Bankman-Fried has vowed since his firm’s collapse that he wanted to pay victims back in full.
“All we can do as a bankruptcy team is monetize the value and distribute it out,” Ray said, per Bloomberg, noting that no other bankruptcy case has involved so many claimants. “We can’t create coins and tokens that aren’t there. And this is the next best alternative.”
“I’ve never seen a case with 2 million customers,” Ray added. “I’ve just never seen anything close to it.”
The judge who prosecuted the case, US District Judge Lewis Kaplan, however, had said during sentencing: “The defendant’s assertion that FTX customers and creditors will be paid in full is misleading. It is logically flawed, it is speculative.”
Car rental giant Hertz and American Airlines are among the other major US corporations that have gone through a recent bankruptcy and been able to get creditors all their money back.

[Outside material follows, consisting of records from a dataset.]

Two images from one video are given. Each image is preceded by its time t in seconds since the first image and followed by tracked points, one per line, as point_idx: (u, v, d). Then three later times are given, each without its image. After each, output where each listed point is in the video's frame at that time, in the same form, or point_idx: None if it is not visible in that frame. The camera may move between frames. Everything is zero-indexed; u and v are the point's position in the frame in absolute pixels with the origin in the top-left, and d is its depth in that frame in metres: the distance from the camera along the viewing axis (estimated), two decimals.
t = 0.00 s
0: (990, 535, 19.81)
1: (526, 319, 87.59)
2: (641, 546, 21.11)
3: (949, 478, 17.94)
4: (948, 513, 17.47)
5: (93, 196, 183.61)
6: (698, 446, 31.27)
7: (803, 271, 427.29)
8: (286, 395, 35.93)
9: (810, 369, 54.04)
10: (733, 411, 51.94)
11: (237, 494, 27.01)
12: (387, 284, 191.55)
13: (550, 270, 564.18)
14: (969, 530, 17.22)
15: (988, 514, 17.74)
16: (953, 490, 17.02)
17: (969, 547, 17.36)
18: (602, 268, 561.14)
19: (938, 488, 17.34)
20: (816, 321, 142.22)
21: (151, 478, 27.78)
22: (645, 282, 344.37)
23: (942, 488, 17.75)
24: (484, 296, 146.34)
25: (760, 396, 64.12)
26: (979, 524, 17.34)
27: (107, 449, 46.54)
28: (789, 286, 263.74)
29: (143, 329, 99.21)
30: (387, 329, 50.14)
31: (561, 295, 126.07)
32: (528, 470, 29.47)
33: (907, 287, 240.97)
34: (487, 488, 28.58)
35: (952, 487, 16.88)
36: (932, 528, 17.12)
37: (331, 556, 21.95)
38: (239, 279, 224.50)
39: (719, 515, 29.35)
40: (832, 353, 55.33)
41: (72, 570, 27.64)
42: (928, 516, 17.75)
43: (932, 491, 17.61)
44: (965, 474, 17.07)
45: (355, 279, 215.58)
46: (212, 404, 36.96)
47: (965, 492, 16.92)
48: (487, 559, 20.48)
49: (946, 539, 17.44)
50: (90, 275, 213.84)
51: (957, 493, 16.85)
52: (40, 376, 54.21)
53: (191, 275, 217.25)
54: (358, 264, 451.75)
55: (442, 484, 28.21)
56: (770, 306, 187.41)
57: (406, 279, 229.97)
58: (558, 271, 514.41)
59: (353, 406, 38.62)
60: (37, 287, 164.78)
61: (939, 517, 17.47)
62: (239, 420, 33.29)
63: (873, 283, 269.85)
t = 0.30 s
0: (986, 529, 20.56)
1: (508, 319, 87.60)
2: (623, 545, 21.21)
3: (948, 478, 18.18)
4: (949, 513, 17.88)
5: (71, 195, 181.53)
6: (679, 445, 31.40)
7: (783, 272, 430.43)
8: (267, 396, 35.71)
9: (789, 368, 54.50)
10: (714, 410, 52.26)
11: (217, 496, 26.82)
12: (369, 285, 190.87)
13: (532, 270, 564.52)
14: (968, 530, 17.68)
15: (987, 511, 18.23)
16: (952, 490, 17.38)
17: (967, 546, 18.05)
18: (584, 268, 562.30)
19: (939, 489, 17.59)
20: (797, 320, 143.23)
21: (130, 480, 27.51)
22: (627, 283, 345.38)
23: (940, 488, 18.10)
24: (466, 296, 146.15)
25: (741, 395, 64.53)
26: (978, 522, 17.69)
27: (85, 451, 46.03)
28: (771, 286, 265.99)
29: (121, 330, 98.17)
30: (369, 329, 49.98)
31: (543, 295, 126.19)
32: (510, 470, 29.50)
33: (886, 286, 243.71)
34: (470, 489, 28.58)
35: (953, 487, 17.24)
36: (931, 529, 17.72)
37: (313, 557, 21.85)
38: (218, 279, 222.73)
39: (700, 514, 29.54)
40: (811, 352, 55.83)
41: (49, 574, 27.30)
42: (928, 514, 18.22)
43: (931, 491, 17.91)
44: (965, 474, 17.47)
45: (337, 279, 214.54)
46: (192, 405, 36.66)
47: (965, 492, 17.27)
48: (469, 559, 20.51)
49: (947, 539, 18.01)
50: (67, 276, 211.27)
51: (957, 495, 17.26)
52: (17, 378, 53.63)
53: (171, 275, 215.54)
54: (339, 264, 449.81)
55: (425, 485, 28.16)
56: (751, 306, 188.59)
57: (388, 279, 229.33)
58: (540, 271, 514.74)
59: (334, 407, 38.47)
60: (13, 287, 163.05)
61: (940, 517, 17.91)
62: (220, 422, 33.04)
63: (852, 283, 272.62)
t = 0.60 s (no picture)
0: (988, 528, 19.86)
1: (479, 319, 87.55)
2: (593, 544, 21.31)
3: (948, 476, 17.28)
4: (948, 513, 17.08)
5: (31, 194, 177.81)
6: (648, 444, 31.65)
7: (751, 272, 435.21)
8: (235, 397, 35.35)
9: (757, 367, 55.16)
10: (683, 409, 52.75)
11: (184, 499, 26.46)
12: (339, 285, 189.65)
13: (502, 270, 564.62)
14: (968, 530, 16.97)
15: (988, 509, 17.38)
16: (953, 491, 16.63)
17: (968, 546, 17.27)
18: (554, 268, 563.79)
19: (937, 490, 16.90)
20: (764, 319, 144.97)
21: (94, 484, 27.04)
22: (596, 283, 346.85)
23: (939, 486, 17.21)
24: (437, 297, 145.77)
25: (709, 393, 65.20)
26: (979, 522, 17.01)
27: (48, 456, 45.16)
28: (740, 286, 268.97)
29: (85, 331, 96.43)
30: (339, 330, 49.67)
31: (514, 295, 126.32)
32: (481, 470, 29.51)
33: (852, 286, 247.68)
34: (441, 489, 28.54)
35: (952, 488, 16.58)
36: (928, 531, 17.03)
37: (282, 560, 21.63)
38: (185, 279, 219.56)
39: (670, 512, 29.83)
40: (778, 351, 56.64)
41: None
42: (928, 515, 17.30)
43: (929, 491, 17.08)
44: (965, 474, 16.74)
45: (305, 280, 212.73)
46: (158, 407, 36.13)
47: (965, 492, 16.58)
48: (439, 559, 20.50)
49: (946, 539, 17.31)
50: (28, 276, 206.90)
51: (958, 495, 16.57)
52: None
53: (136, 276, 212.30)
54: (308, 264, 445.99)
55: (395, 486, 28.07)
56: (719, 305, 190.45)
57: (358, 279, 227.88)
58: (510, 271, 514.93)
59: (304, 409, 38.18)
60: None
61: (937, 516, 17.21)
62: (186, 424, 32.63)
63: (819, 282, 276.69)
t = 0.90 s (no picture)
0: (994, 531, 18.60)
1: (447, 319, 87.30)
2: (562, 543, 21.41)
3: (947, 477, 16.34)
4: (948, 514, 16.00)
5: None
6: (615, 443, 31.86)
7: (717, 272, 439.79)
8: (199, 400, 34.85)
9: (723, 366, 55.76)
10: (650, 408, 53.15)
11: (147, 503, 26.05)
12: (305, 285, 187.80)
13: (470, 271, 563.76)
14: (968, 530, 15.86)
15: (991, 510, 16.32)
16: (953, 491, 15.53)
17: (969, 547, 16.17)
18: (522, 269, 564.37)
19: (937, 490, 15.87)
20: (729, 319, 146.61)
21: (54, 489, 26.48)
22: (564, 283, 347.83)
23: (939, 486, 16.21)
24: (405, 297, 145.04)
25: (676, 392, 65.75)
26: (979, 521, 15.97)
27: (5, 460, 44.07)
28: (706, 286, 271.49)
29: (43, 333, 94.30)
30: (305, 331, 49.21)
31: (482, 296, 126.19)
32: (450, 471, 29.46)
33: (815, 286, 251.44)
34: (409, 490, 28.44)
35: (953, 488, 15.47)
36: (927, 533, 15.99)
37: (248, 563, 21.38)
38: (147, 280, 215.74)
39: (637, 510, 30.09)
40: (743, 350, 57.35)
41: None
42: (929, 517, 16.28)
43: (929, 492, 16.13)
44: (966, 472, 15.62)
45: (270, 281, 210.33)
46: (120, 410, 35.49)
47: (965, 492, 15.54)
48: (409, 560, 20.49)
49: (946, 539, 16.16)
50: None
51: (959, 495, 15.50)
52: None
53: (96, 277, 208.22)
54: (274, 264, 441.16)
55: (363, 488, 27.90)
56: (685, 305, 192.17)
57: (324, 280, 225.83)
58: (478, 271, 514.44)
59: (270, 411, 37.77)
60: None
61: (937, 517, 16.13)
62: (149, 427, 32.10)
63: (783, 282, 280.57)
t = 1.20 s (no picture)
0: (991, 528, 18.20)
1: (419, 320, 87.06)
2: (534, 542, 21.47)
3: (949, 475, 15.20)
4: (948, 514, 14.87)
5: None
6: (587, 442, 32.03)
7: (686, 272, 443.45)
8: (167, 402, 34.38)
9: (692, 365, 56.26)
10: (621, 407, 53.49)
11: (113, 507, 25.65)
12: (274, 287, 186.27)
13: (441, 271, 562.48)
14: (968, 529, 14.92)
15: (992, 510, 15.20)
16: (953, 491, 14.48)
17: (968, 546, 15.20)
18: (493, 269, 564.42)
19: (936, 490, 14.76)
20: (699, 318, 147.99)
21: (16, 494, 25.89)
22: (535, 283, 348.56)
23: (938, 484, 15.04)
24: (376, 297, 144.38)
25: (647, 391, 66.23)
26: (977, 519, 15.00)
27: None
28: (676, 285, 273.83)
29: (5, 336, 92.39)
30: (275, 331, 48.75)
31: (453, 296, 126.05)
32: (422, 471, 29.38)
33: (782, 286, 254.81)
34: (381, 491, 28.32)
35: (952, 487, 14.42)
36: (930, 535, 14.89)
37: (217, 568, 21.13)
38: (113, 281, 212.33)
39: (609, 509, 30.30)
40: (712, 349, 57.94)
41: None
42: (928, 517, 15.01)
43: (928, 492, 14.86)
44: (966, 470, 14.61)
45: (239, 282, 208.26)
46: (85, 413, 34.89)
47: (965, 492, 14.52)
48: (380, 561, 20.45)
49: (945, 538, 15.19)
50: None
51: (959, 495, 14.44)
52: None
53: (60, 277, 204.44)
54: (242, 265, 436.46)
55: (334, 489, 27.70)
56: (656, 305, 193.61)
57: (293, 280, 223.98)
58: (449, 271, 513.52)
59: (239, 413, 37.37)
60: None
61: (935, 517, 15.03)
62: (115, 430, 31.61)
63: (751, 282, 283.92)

Bankman-Fried recommended Solana and the decentralized blockchain platform its traded on, which bears the same name, to the prison guards at Brooklyn’s Metropolitan Detention Center, ahead of the 25-year sentence he got for swiping FTX user funds to plug an $8 billion debt at sister company and failing hedge fund Alameda Research.
FTX has also sold dozens of its assets, including various venture capital projects like a stake in the artificial intelligence company Anthropic, in order to stockpile more cash and pay investors back in full, according to Bloomberg.